My DD eats like a horse but often, when she is at a friends house or out somewhere she is so happy and so busy enjoting herself that she is not interested in food - she sees it as a terrible interuption to her play.

Just put out fingers foods/buffet style stuff or just serve her a smaller portion and assure her that she will not get any pudding or be allowed to get up until both her and your DD is finished .

i wouldn't worry about your DD being in her shadow. Either it is true and this child is hugely gifted in which case that is life and your DD will have to find her own areas to excel at. Or she is just super active and keen and things will even out as the girls get older.

I don't get why anyone has started being unpleasant about this girl. From what the op said she happens to be quite good at stuff for her age and is a very nice child. Calling her a 'prima donna' etc shows a quite bitter attitude when used by an adult about a FOUR year old girl whose only crimes are being good at stuff and not being terribly hungry.

2rebecca · 10/03/2010 09:40

Agree re just giving her a small amount and leaving her be. If she eats more when she goes home it's not your problem, you provided food.
Kids can be very weird about eating at other people's houses.
I don't see why your daughter's friend being popular at school would cause your daughter to be lonely though. Surely if she has a popular friend then the friend will include her, otherwise she's not a friend? That bit doesn't make sense.
I'd just make tea as usual with a bit more for the girl and let them get on with it. Very few people stay friends with their best friend age 4 anyway so long term it's all a bit irrelevent.
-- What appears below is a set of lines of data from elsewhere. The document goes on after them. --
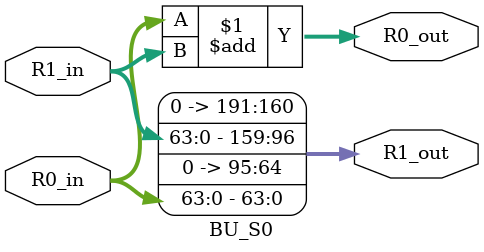
<source format=v>
`timescale 1ns/1ps                           
module BU_S0(R0_out, //add                   
             R1_out, //sub                   
             R0_in,                          
             R1_in                           
             );                              
parameter D_WIDTH = 192;                     
parameter P_WIDTH = 64;                      
                                             
output [D_WIDTH-1:0] R0_out;                 
output [D_WIDTH-1:0] R1_out;                 
                                             
input  [P_WIDTH-1:0] R0_in;                  
input  [P_WIDTH-1:0] R1_in;                  
                                             
assign R0_out = R0_in + R1_in;               
assign R1_out = {32'd0,R1_in,32'd0,R0_in};   
                                             
endmodule                                    

</source>
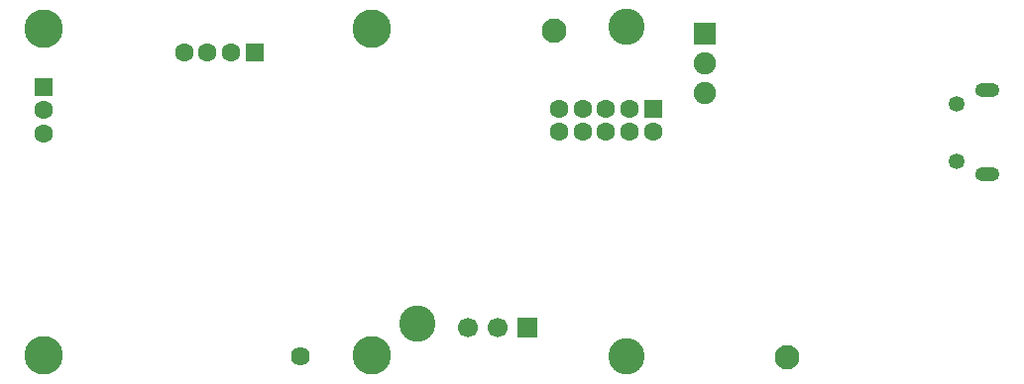
<source format=gbs>
G04*
G04 #@! TF.GenerationSoftware,Altium Limited,Altium Designer,18.1.7 (191)*
G04*
G04 Layer_Color=16711935*
%FSLAX24Y24*%
%MOIN*%
G70*
G01*
G75*
%ADD60C,0.0827*%
%ADD61C,0.1220*%
%ADD62C,0.0630*%
%ADD63R,0.0630X0.0630*%
%ADD64C,0.0669*%
%ADD65R,0.0669X0.0669*%
%ADD66R,0.0630X0.0630*%
%ADD67R,0.0748X0.0748*%
%ADD68C,0.0748*%
%ADD69O,0.0827X0.0472*%
%ADD70C,0.0531*%
%ADD71C,0.1299*%
%ADD72C,0.0639*%
D60*
X42844Y36801D02*
D03*
X50650Y25807D02*
D03*
D61*
X38238Y26929D02*
D03*
X45276Y36929D02*
D03*
Y25827D02*
D03*
D62*
X43002Y33396D02*
D03*
X43789D02*
D03*
X44577D02*
D03*
X45364D02*
D03*
X46152D02*
D03*
X43002Y34183D02*
D03*
X43789D02*
D03*
X44577D02*
D03*
X45364D02*
D03*
X30394Y36066D02*
D03*
X31181D02*
D03*
X31969D02*
D03*
X25659Y34134D02*
D03*
Y33346D02*
D03*
D63*
X46152Y34183D02*
D03*
X25659Y34921D02*
D03*
D64*
X39929Y26811D02*
D03*
X40929D02*
D03*
D65*
X41929D02*
D03*
D66*
X32756Y36066D02*
D03*
D67*
X47913Y36693D02*
D03*
D68*
Y34724D02*
D03*
Y35709D02*
D03*
D69*
X57402Y31969D02*
D03*
Y34803D02*
D03*
D70*
X56368Y32421D02*
D03*
Y34350D02*
D03*
D71*
X25669Y25866D02*
D03*
X36693D02*
D03*
X25669Y36890D02*
D03*
X36693D02*
D03*
D72*
X34291Y25827D02*
D03*
M02*

</source>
Your daughter will develop confidence as she gets older and kids change friends alot at primary school, my kids did anyway. I stopped worrying about it and unless they were being bullied just let them sort it out themselves.

biddyofsuburbia · 10/03/2010 10:42

The only other suggestion I have is that you start feeding the younger two before you call the 4yo's to the table so you've got a chance to get something in them before the other child comes and picks at her supper.

As to the rest of it can only echo what has been said already regarding smaller portions and so on. Do you want to just stop this Monday night arrangement? It sounds a bit like you do because of all this other stuff but are scared of losing the mums friendship if you do. Am I barking up the wrong tree?

thesecondcoming · 10/03/2010 18:36

This reply has been deleted

Message withdrawn at poster's request.